I ran your code, and this is really cool, unfortunately I get this monstrosity
JustWhy.txt (216.1 KB)
which is completely useless if you don’t know where the fragment shader and the vertex shader begin and end, and this is just a basic diffuse shader that makes it yellow, and i’m personally not willing to search 4 thousand lines of code to find out, this is very interesting though!

That’s only the fragment shader, the vertex shader should be in a textblock with the extension ‘vs’.
It’s almost 4000 lines because it has every function needed to create every possible material, only the last 18 lines are the main function. There you can see the name of the uniforms, how, even if they could be used in a custom shader, you would have to figure out what is what.

You have to set those parameters as uniforms in the python end and treat them accordingly in the glsl(or just use them as literals). here is what the computer generated shader looks like with humanly readable names:
blenderShader.blend (1.2 MB)

i’m sorry, i had such a blond moment and just went ahead and read the code without reading the variable name. was wondering why there was basically no code prior to gl_FrontFacing.

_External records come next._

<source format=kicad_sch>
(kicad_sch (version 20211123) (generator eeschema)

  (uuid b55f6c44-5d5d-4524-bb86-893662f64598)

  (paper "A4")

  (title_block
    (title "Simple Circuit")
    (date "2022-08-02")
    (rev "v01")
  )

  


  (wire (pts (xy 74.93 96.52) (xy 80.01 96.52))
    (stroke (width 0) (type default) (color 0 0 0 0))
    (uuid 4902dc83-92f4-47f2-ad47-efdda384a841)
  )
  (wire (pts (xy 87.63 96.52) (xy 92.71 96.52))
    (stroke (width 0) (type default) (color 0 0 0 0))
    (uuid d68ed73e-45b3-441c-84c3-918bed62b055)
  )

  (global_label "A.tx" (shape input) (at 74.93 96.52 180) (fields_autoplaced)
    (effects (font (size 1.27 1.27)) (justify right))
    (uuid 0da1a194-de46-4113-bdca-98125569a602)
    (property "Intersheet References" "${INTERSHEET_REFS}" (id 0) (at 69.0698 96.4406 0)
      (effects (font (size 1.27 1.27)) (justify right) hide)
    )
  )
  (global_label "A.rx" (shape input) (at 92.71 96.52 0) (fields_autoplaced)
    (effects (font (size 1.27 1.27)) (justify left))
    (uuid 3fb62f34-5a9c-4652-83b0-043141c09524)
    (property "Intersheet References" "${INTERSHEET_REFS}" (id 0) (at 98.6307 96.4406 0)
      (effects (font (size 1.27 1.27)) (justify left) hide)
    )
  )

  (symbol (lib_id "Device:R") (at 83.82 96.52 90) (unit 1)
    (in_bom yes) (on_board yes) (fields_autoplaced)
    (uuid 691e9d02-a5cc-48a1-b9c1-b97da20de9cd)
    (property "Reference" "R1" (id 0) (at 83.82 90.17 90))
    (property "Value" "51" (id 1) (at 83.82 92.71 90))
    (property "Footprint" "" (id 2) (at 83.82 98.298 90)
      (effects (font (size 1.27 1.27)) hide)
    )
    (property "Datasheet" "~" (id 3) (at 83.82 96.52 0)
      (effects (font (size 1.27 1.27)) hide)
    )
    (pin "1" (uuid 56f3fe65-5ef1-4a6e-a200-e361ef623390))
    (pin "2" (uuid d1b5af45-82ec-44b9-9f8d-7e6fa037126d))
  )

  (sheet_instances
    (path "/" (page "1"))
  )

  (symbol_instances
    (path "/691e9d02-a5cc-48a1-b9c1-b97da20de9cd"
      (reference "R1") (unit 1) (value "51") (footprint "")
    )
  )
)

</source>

Ultimate Passthrough shader for BGE 2.78a (630.2 KB)
I decided to come back and revisit this. It’s kinda funny that my solution was literally to reconstruct the model that is used in the BGE rather than passing through the data like I’d originally intended; but I digress the shader has some imperfections and isn’t as 1:1 as I was hoping to achieve. any help rectifying this as much as possible would of course be well appreciated. I also didn’t bother at all with the geometry metric as I don’t know how to obtain it from the material/texture/influence tab. I think what I do have is still impressive though.

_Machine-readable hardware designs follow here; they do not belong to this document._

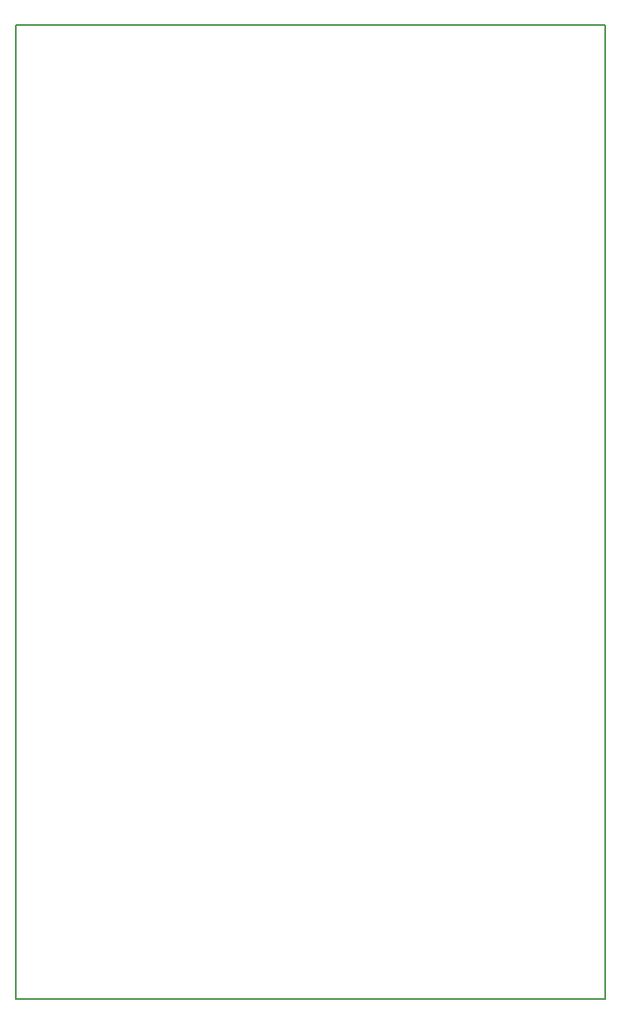
<source format=gbr>
G04 #@! TF.GenerationSoftware,KiCad,Pcbnew,(5.0.0)*
G04 #@! TF.CreationDate,2018-10-30T20:30:18+00:00*
G04 #@! TF.ProjectId,Nano SSI interface,4E616E6F2053534920696E7465726661,rev?*
G04 #@! TF.SameCoordinates,Original*
G04 #@! TF.FileFunction,Profile,NP*
%FSLAX46Y46*%
G04 Gerber Fmt 4.6, Leading zero omitted, Abs format (unit mm)*
G04 Created by KiCad (PCBNEW (5.0.0)) date 10/30/18 20:30:18*
%MOMM*%
%LPD*%
G01*
G04 APERTURE LIST*
%ADD10C,0.150000*%
G04 APERTURE END LIST*
D10*
X160000000Y-20000000D02*
X220000000Y-20000000D01*
X160000000Y-20000000D02*
X160000000Y-119000000D01*
X220000000Y-119000000D02*
X160000000Y-119000000D01*
X220000000Y-20000000D02*
X220000000Y-119000000D01*
M02*

</source>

did some experimentation and found that it may be possible to preset the data as a gameproperty from the bpy before the game starts. but that just seems… redundant to say the least. any way I could just straight up get the memory adress and access it that way?
it wouldn’t allow for stuff like animations though.

Going to comment to bump this since it’s been a few days now.